4 min read
This week's 25-minute full-body HIIT exercise is sure to make you sweat SHEFIT’s Brand Ambassador Karrah demonstrates a three-circuit workout that starts by focusing on your core, then going into arm and leg workouts. Try to concentrate on form this time. It may seem small, but proper form ensures that you get the most out of your exercise without risk of injury!
Circuit 1: 3 Rounds
Alternating Straddle Steps (40 seconds)
Stand upright next to one long side of a flat bench. You should be perpendicular to the bench. From the starting position, raise the foot near the bench and place it on top of the bench. Push off the bench with the raised foot, changing feet in mid-air, so that you land on the opposite side of the bench with your other foot now on top and your landing leg slightly bent. Continue alternating for 40 seconds.

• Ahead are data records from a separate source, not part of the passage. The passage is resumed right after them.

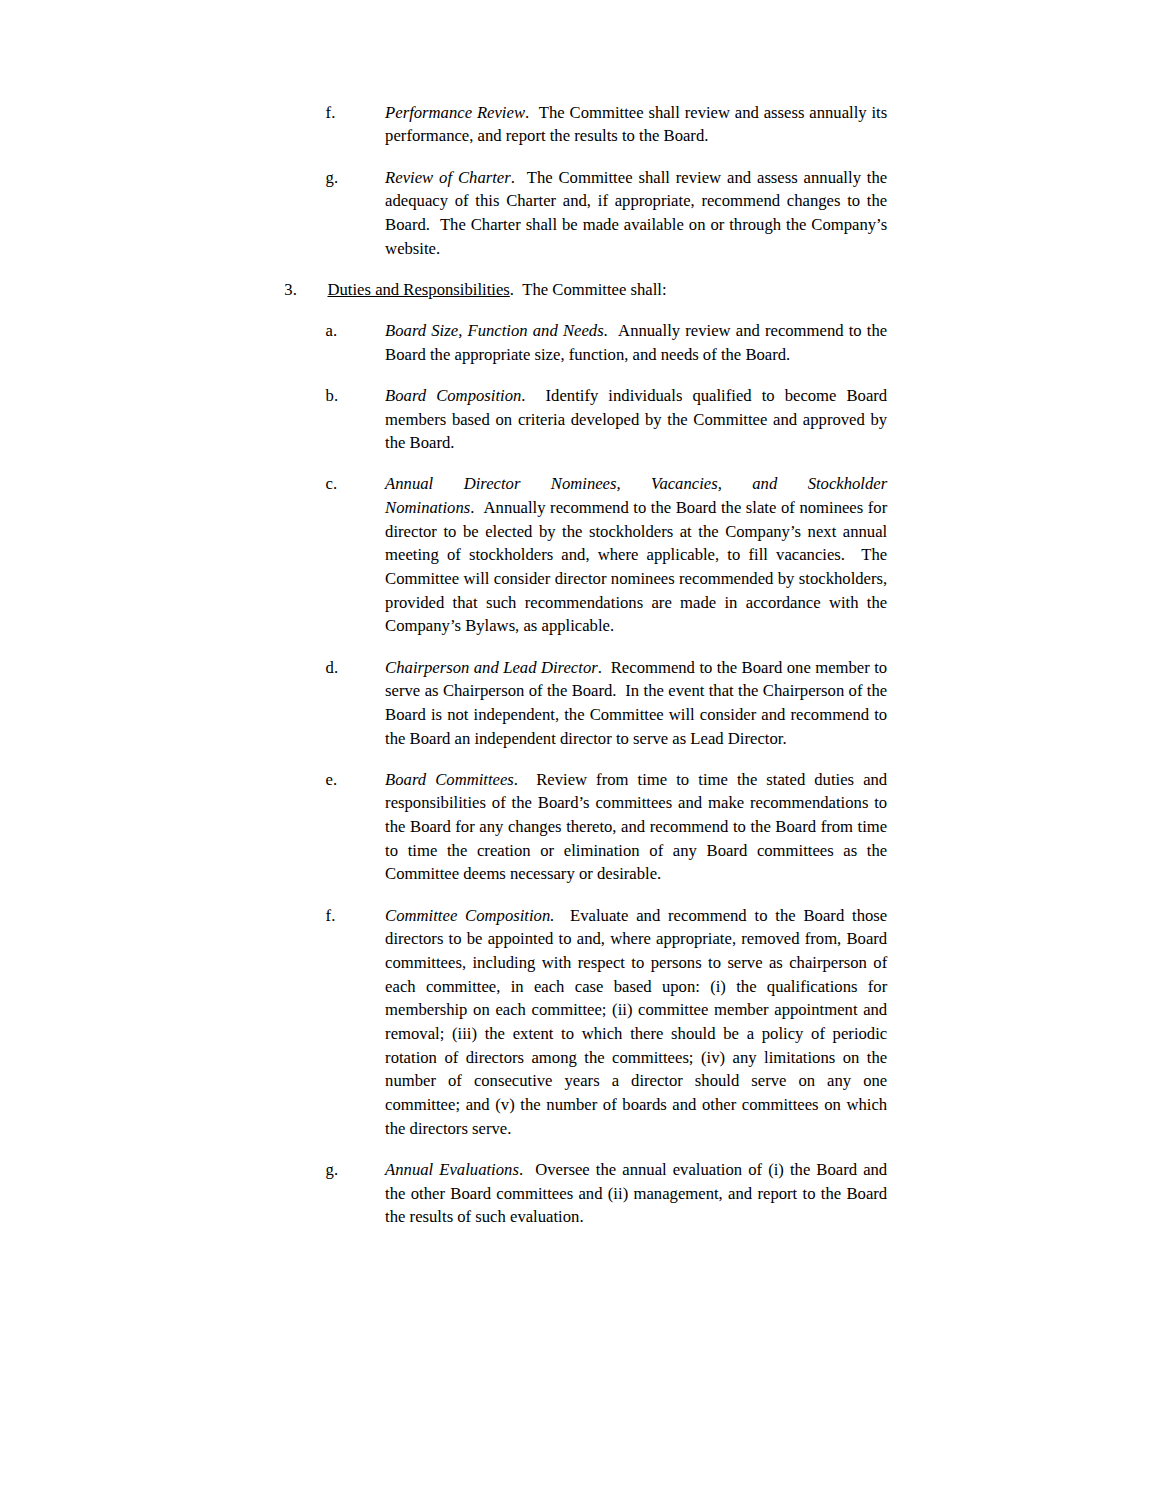f.
Performance Review. The Committee shall review and assess annually its performance, and report the results to the Board.
g.
Review of Charter. The Committee shall review and assess annually the adequacy of this Charter and, if appropriate, recommend changes to the Board. The Charter shall be made available on or through the Company’s website.
3.
Duties and Responsibilities. The Committee shall:
a.
Board Size, Function and Needs. Annually review and recommend to the Board the appropriate size, function, and needs of the Board.
b.
Board Composition. Identify individuals qualified to become Board members based on criteria developed by the Committee and approved by the Board.
c.
Annual Director Nominees, Vacancies, and Stockholder Nominations. Annually recommend to the Board the slate of nominees for director to be elected by the stockholders at the Company’s next annual meeting of stockholders and, where applicable, to fill vacancies. The Committee will consider director nominees recommended by stockholders, provided that such recommendations are made in accordance with the Company’s Bylaws, as applicable.
d.
Chairperson and Lead Director. Recommend to the Board one member to serve as Chairperson of the Board. In the event that the Chairperson of the Board is not independent, the Committee will consider and recommend to the Board an independent director to serve as Lead Director.
e.
Board Committees. Review from time to time the stated duties and responsibilities of the Board’s committees and make recommendations to the Board for any changes thereto, and recommend to the Board from time to time the creation or elimination of any Board committees as the Committee deems necessary or desirable.
f.
Committee Composition. Evaluate and recommend to the Board those directors to be appointed to and, where appropriate, removed from, Board committees, including with respect to persons to serve as chairperson of each committee, in each case based upon: (i) the qualifications for membership on each committee; (ii) committee member appointment and removal; (iii) the extent to which there should be a policy of periodic rotation of directors among the committees; (iv) any limitations on the number of consecutive years a director should serve on any one committee; and (v) the number of boards and other committees on which the directors serve.
g.
Annual Evaluations. Oversee the annual evaluation of (i) the Board and the other Board committees and (ii) management, and report to the Board the results of such evaluation.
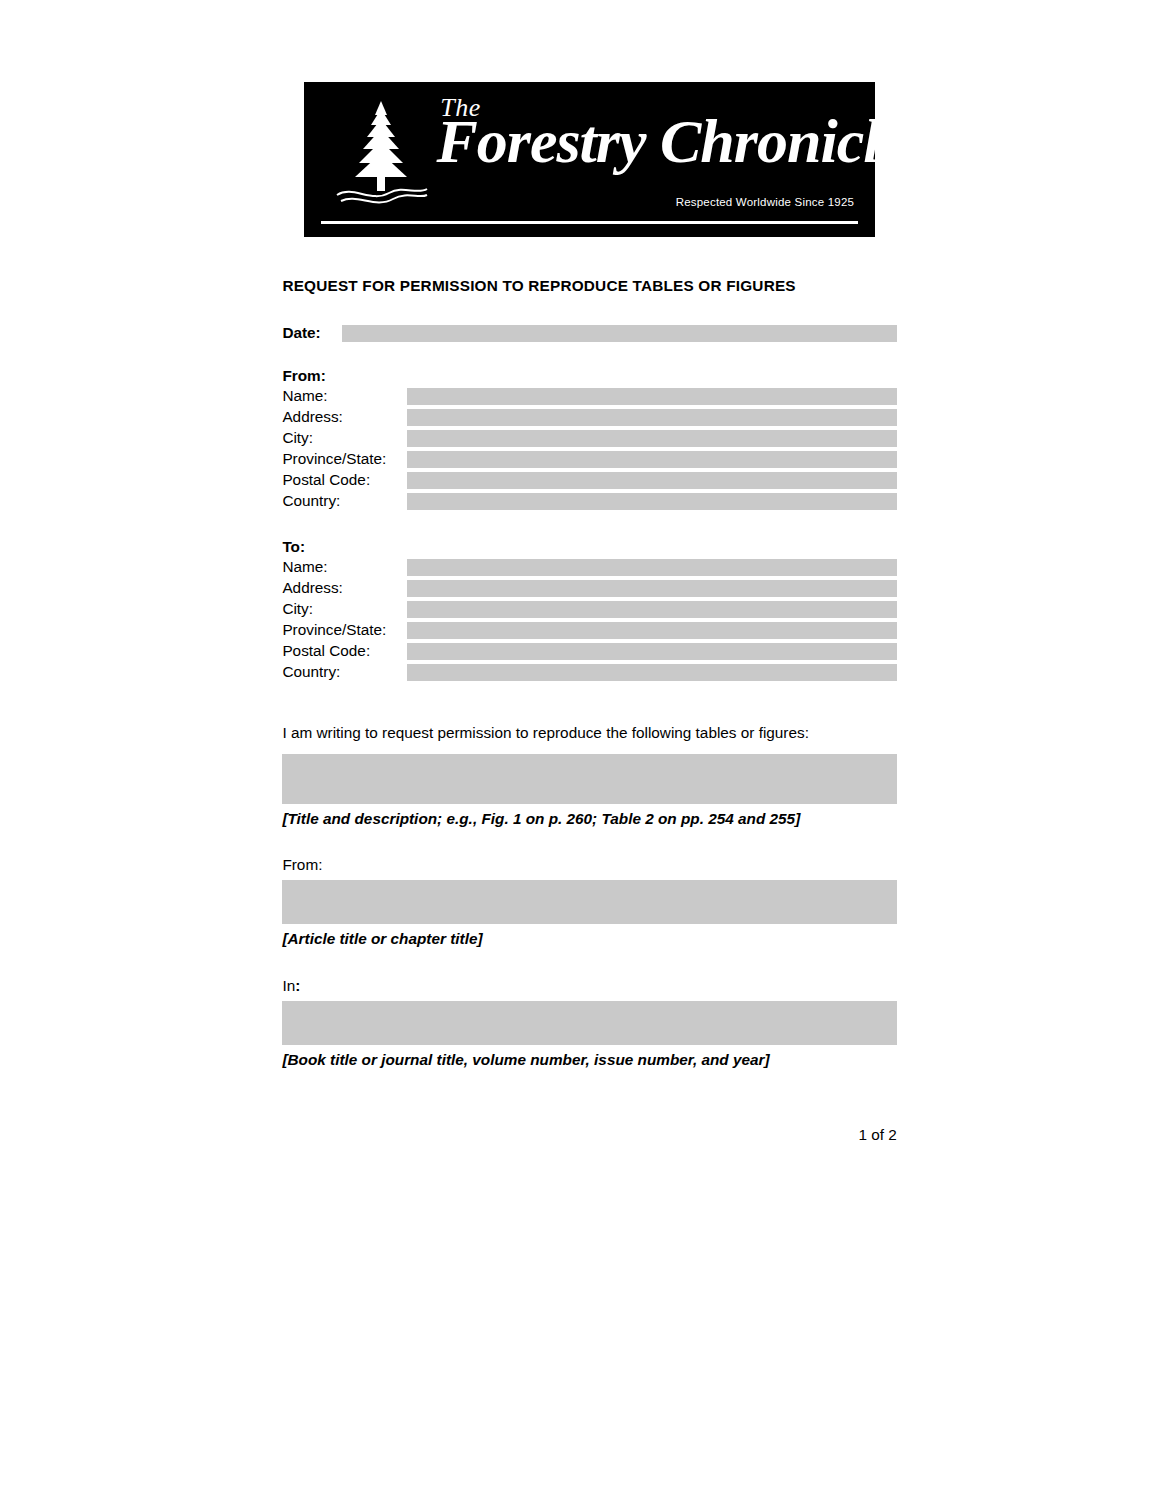The
Forestry Chronicle
Respected Worldwide Since 1925
REQUEST FOR PERMISSION TO REPRODUCE TABLES OR FIGURES
Date:
From:
Name:
Address:
City:
Province/State:
Postal Code:
Country:
To:
Name:
Address:
City:
Province/State:
Postal Code:
Country:
I am writing to request permission to reproduce the following tables or figures:
[Title and description; e.g., Fig. 1 on p. 260; Table 2 on pp. 254 and 255]
From:
[Article title or chapter title]
In:
[Book title or journal title, volume number, issue number, and year]
1 of 2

5 Walking Lunges with Oblique Twists
Begin standing with your feet shoulder width apart and a barbell across your upper back. Step forward with your left leg, flexing the knees to drop your hips. Descend until your rear knee nearly touches the ground. Your posture should remain upright, and your front knee should stay above the front foot. Twist at the waist and rotate to your left, rotate back to the center and drive through the heel of your lead foot and extend both knees to raise yourself back up. Step forward with your rear foot, repeating the lunge on the opposite leg.
10 Barbell Crunches
Lie on your back, holding a barbell using an overhand grip (shoulder width apart). Extend your arms above you, raising your upper body off the ground and keep your lower back secure. Bend your knees and bring them to your chest. Hold for a moment and return to the starting position.
Circuit 2: 3 Rounds
Knee Drives (40 seconds)
Stand facing a box or bench of an appropriate height with your feet together. Begin the movement by stepping up, putting your left foot on the top of the bench. As you stand on the box with your left leg, flex your right knee, jumping and bringing it up as high as you can. Reverse this motion to step down off the box, and repeat the sequence on the opposite leg.
10 Good Mornings
Stand with your feet shoulder-width apart and rest a light barbell across the back of your shoulders (not your neck), holding it with both hands. Stand upright, brace your core and pull your shoulders back. Take a breath and hinge forwards from your hips, not your waist, allowing a slight bend in your knees but keeping your back flat. Lean forward until you feel a slight stretch in your hamstrings (but don't go beyond horizontal), then, as you exhale, reverse the move to stand up straight.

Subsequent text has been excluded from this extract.